Product placement is one of the oldest marketing techniques in the book.
Brands negotiate for years to get their products a mention in a movie script, and even sponsored social media posts can take more than a month of phone calls and emails to arrange.
But startups are starting to use generative AI to flip the script on in-video product placement, including Rembrand, a new venture launched by ad tech vet Omar Tawakol in February.
On Monday, Rembrand closed its $8 million seed round led by Greycroft and UTA Ventures, the venture capital arm of United Talent Agency. The round included participation from L’Oréal’s VC fund (BOLD) and Good Friends, a venture fund run by the founders of Harry’s, Warby Parker and Allbirds.
It makes sense to “have a few brands around the table because then we can understand exactly what their priorities are,” Tawakol said. “All money is green, but strategic investors are interesting because they can give you additional insight into what’s important.”
Although, it’s worth pointing out that Tawakol has been pretty good at reading the tea leaves himself over the years as a co-founder of data management platform BlueKai and, later, Voicea, an enterprise voice assistant. (He sold BlueKai to Oracle in 2014 and Voicea to Cisco in 2019.)
Painting a picture
Tawakol launched Rembrand to take advantage of multiple intersecting trends.
People watch a lot of creator content online.
Small and midsize creators have passionate audiences brands miss out on. Because the product placement negotiation process is so long, advertisers often focus on larger influencers with big subscriber bases.
People dislike being forced to watch interruptive ads. (Preroll rage is real.)
And although prerecorded host-read ads can be dynamically inserted within audio content, that doesn’t work as well in video, which makes the format less scalable.
“Interrupting a show for a one- or two-minute ad read is what passes for authenticity in this industry,” Tawakol said. “Our approach is to let creators just make their organic content and not worry about the brand until later, when they have the opportunity to choose which one they want stitched into their video in postproduction.”
Physics meets AI
Rembrand’s technology works through a technique it refers to as “physics-informed” generative AI (as in, the virtual elements obey the laws of physics).
Rather than feeding a prompt into an image or text generator, Rembrand analyzes every frame within an existing video to understand light, shadow, reflectivity, motion, occlusion and camera angle.
From there, Rembrand can digitally insert a photo-realistic product image or animation into a creator’s video, like a can of OLIPOP soda sitting on a side table or bottles of Garnier shampoo that dance into frame and settle on a shelf in the background.
“The product is there and people can see it for the entire length of a video, as opposed to something that interrupts the show or an ad they can skip after five seconds that isn’t part of the content,” Tawakol said.
AdSense for AI
But how do creators get paid?
Rembrand has two business models.
The first is a two-sided network made up of influencers and content creators on one side and brands on the other.
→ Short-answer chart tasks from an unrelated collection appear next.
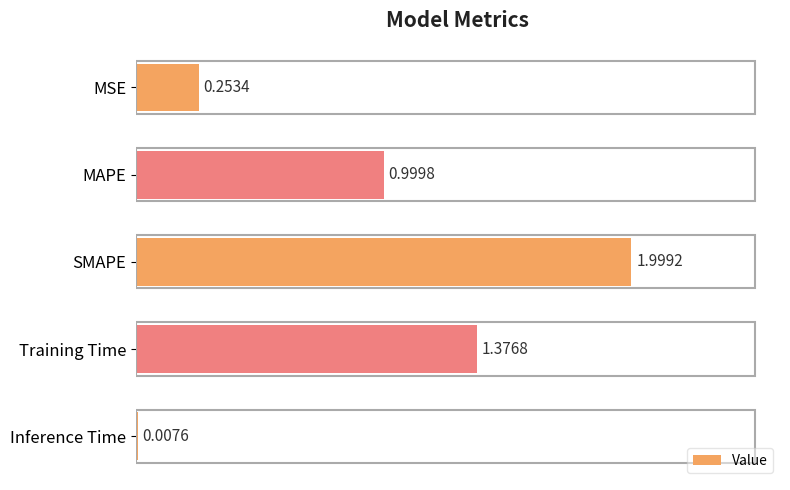

What is the sum of all values?

4.6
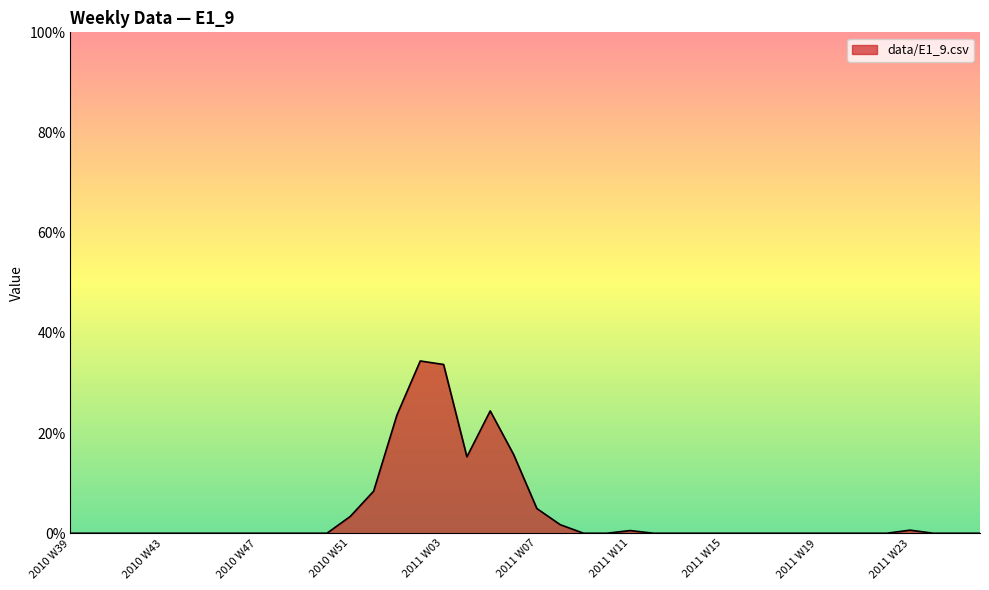

Where is the first local maximum?

2011 W02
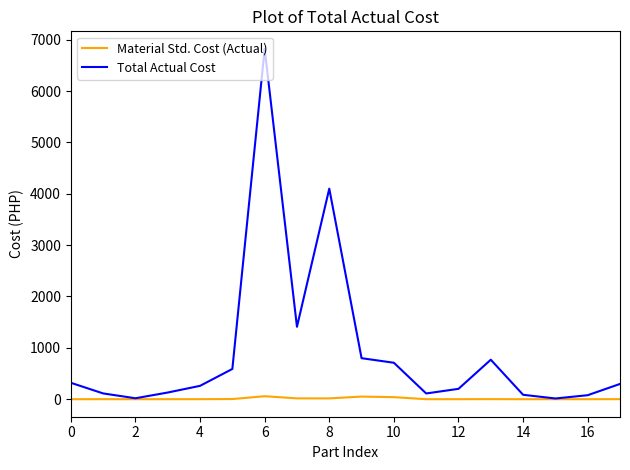

List the series in order of their overall mean, lowest first.

Material Std. Cost (Actual), Total Actual Cost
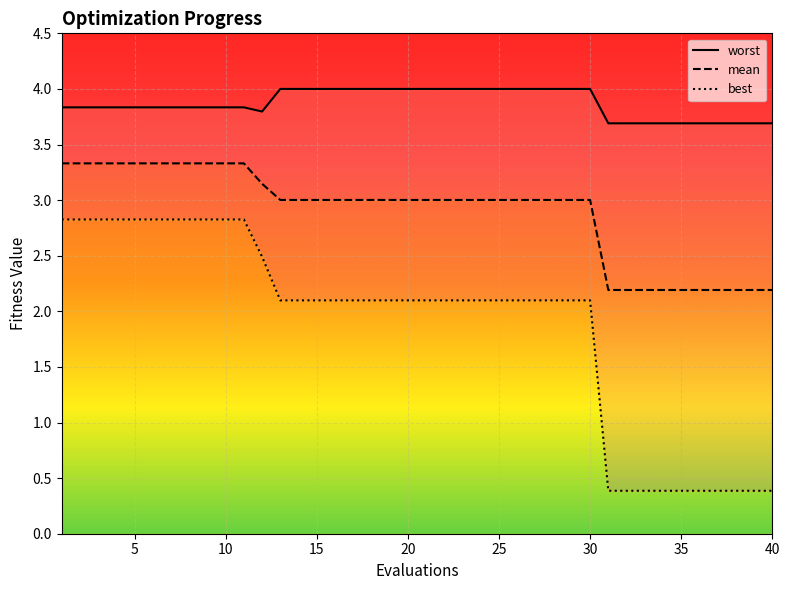

The worst series shows 1.1 at 31. True or false?

False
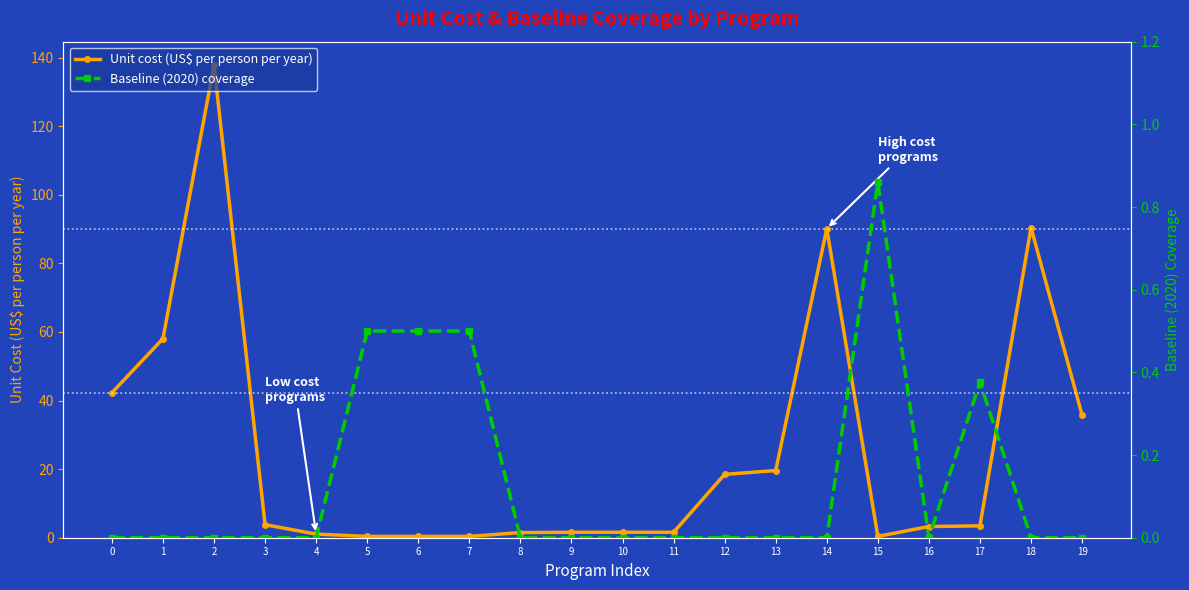

Which series has the widest spread of values?

Unit cost (US$ per person per year)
Creators can select which brands they want Rembrand to place into their video, while brands can reach out to influencers that have an attractive audience for their product.
It’s a bit like AdSense, but for virtual product placement. And the rev share is generous because Rembrand is in growth mode. It sells on a CPM basis where creators earn 75% of the net revenue for each placement.
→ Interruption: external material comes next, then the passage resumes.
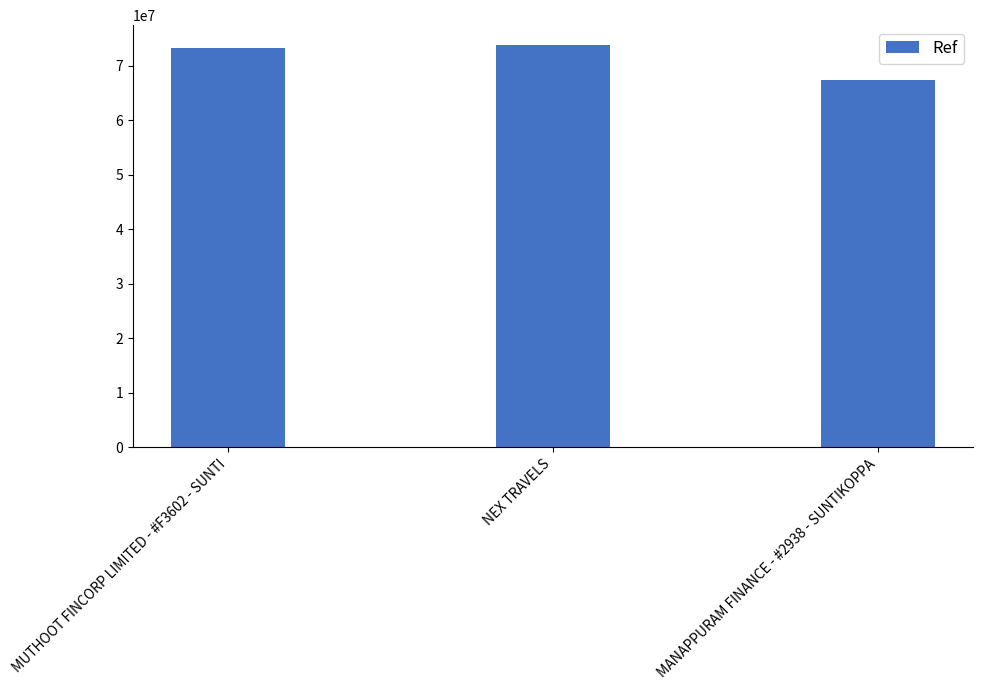

What is the average value?

71488256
The rev share will even out eventually, Tawakol said, although the majority will always go to the influencer.
In addition to the marketplace-based business model, Rembrand also has a budding API business to license its insertion technology to streaming platforms and the entertainment industry to help automate the process of virtual product insertion into their own content.
Generating a plan
Rembrand will spend the bulk of its new funding on engineering and expanding the capabilities of its AI.
For example, today Rembrand focuses primarily on creator content featuring people sitting and talking that’s been filmed indoors where there are walls and shelves in the background and coffee tables in the foreground – all good spots to park a virtual can of soda, bag of chips or promotional poster.
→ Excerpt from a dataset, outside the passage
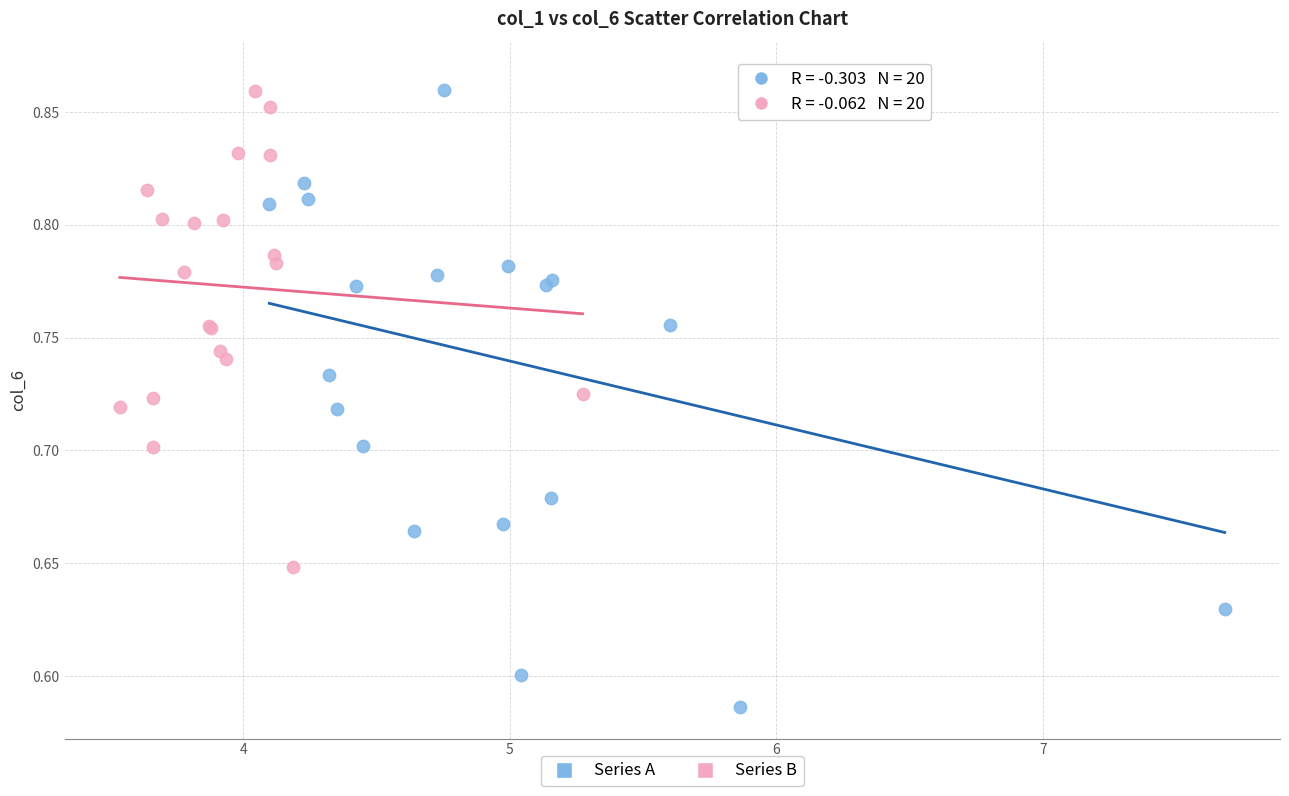

Which series has the largest Y range (max minus min)?

Series A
The next step will be to manage movie and TV content and outdoor scenes where there are more variables and moving parts to deal with, which will take a lot of development work.
Rembrand is also in hiring mode. Its headcount today is just over 20 people, and all of them are engineers, other than Tawakol himself and one other person in an external-facing sales position. Over the course of the year, Rembrand plans to bring a full sales team, a go-to-market team and someone to manage influencer relationships.
“But the number-one goal is generalizing the applicability of the AI,” Tawakol said. “Everything in these videos has to look correct, completely real, and we’re training neural networks to do that.”